Confusion Matrix, ROC & Threshold Explorer
Pick a classifier quality, then drag the decision threshold across a dataset of scored predictions. The confusion matrix, precision, recall, specificity, F1, and the ROC marker all update instantly, so you can see exactly how moving the threshold trades false positives against false negatives. Useful for AP Statistics, intro data science, and machine learning courses.
Score distribution
56 examples · 28 positive · 28 negativePositives score high and negatives score low with little overlap. The threshold can separate the classes cleanly.
Examples with a score at or above the threshold are predicted positive. Lower it to catch more positives, raise it to cut false alarms.
Confusion matrix
Green cells are correct predictions. Red cells are errors. Move the threshold to trade false positives against false negatives.
Metrics at this threshold
ROC curve
AUC 0.978The dashed diagonal is a random classifier (AUC 0.5). The orange dot marks the current threshold. A curve that hugs the top-left corner has the highest AUC.
Reading the tradeoff
Lowering the threshold predicts positive more often. That raises recall (you catch more true positives) but usually lowers precision (more false positives slip in). Raising the threshold does the reverse. There is rarely a single threshold that maximizes both at once, so the right choice depends on the cost of each error type.
The ROC curve traces every possible threshold as a point of false positive rate versus true positive rate. The area under it (AUC) is a single number from 0.5 (no better than chance) to 1.0 (perfect ranking) that summarizes the classifier across all thresholds, before you commit to any one of them.
Reference Guide
The confusion matrix
A binary classifier sorts every example into one of four buckets, defined by the true label and the predicted label.
- True positive (TP). Actually positive, predicted positive.
- False positive (FP). Actually negative, predicted positive. A false alarm.
- False negative (FN). Actually positive, predicted negative. A miss.
- True negative (TN). Actually negative, predicted negative.
Every metric in this tool is built from these four counts. The threshold decides which side of the line each example lands on.
Precision vs recall
Precision is TP / (TP + FP), the share of positive predictions that are correct. Recall is TP / (TP + FN), the share of real positives the model catches.

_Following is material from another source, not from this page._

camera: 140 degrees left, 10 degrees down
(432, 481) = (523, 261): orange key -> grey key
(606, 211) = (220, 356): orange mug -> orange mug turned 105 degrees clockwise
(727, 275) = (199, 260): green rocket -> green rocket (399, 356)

Lowering the threshold raises recall but tends to lower precision, because more examples get flagged positive. Raising it does the reverse. The F1 score is the harmonic mean of the two, which rewards a balance rather than one extreme.
On the imbalanced preset, precision drops fast even with good recall, because a small number of true positives is swamped by false positives from the large negative class.
The ROC curve and AUC
The ROC curve plots true positive rate against false positive rate at every threshold. Each point is one possible decision line. A curve that bends toward the top-left corner separates the classes well.
The area under the curve (AUC) collapses the whole curve into one number from 0.5 to 1.0. AUC 0.5 is the dashed diagonal of a coin flip. AUC near 1.0 means almost every positive scores above almost every negative.
Because AUC averages over all thresholds, it compares classifiers before you pick a threshold, which makes it handy for model selection.
Choosing a threshold for a real application
AUC measures ranking quality, but a deployed system still needs one threshold. The right value depends on which error costs more.
- Disease screening. A missed case (FN) is costly, so favor recall with a lower threshold.
- Spam filtering. A blocked real email (FP) annoys users, so favor precision with a higher threshold.
- Fraud alerts. Analysts have limited time, so tune the threshold to the review capacity.
Move the slider and watch the confusion matrix to find the operating point that fits the costs of your problem.